REPUBLICA, the Nepali internet magazine/news portal reported y'day(10.17) following:



Well-known 'illegal' Nepali immigrant faces deportation

    
  
The detention of a Nepali who allegedly overstayed his visa by about 17 years is drawing fierce protest from migrant workers´ groups, while authorities make it clear that they will handle the case in line with the law.

Minod Moktan (Korean name Minu), who worked as a film section chief for an Internet broadcaster MWTV (Migrant Workers TV), was apprehended on October 8 by immigration officers while he was entering the station´s building in Yongsang, Seoul, according to The Korea Times.

The detention sent migrant workers´ associations and many other human rights groups into forming an alliance to campaign for freeing the 38-year-old.

Minu has been active in cultural and human rights activities, emerging as a symbolic figure representing the rights of unregistered foreign workers. He has taken part in various music events and received a number of awards ― even one from South Korea´s culture minister in 1999.

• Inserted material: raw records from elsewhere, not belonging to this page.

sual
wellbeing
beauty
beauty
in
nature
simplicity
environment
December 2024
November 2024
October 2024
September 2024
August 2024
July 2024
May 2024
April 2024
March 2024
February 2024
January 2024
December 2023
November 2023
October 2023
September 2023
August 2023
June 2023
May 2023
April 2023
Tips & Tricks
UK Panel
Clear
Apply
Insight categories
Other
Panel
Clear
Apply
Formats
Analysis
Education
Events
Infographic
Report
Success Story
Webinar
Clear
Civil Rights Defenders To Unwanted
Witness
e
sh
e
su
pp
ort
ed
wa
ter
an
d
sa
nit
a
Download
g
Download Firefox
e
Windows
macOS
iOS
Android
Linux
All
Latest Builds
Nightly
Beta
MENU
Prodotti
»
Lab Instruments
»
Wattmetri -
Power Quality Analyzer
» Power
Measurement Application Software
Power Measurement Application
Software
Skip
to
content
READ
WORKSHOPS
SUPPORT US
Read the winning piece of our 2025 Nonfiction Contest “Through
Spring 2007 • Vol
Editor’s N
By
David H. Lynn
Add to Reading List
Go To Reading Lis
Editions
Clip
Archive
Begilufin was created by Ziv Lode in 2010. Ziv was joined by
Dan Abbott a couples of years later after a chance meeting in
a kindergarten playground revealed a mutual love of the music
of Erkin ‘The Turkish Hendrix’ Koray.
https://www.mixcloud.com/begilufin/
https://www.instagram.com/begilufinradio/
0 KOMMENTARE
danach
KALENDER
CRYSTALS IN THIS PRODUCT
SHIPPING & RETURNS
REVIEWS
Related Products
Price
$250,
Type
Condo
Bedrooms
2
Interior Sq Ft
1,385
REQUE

Forming a band "Stop Crackdown" along with other migrant workers in 2003, he performed as a vocalist, appearing on numerous TV programs and holding tours across the nation for migrant people.

Lee Byung-han, co-representative of MWTV, said the authorities should take into consideration his contribution to helping Korean society understand migrant workers before attempting to deport him.

"He has played a significant role in bridging Korean society and migrant workers. Minu has really played a pioneering role in laying a stepping stone for Korea moving toward becoming a multicultural society," Lee said. "We are concerned that this symbolic mediator for multicultural society might disappear. It will be a great loss to our society."

He said the association formed for the campaign to free Minu will file a petition with the Justice Ministry, Monday, demanding the government grant special permits to make his sojourn legal at least for the next one or two years.

´No Exception´

However, the Korea Immigration Service said that there will be "no exception" in applying laws to those migrant workers who are illegally staying here.

"We are well aware that Minu is a sort of symbolic figure for illegal sojourners and he is drawing a lot of support from many human rights groups. But we cannot make an exception no matter how many petitions they make," a senior immigration officer said, declining to be named.

He said Minu was caught in 2000 but released temporarily so he could receive unpaid salaries and sort out other affairs on condition that he report back to the authorities when he had taken care of the matters. But he just disappeared, according to the officer.

He said the immigration is reviewing Minu´s complaints filed with the immigration office, with the decision expected to be available next week.

Minu has been transferred to a detention center in Hwaseong, Gyeonggi Province.

His detention is also causing a stir on the Internet. Some netizens have set up an online cafe for the campaign to help set him free.

Minu first set foot here with a tourism visa in 1992 when E-9 work visas were not available for foreign laborers.

The "Free Minu" association held a protest rally in front of the detention center in Hwaseong, Friday, demanding the authorities release him and pledging to take all possible measures to keep him from being deported.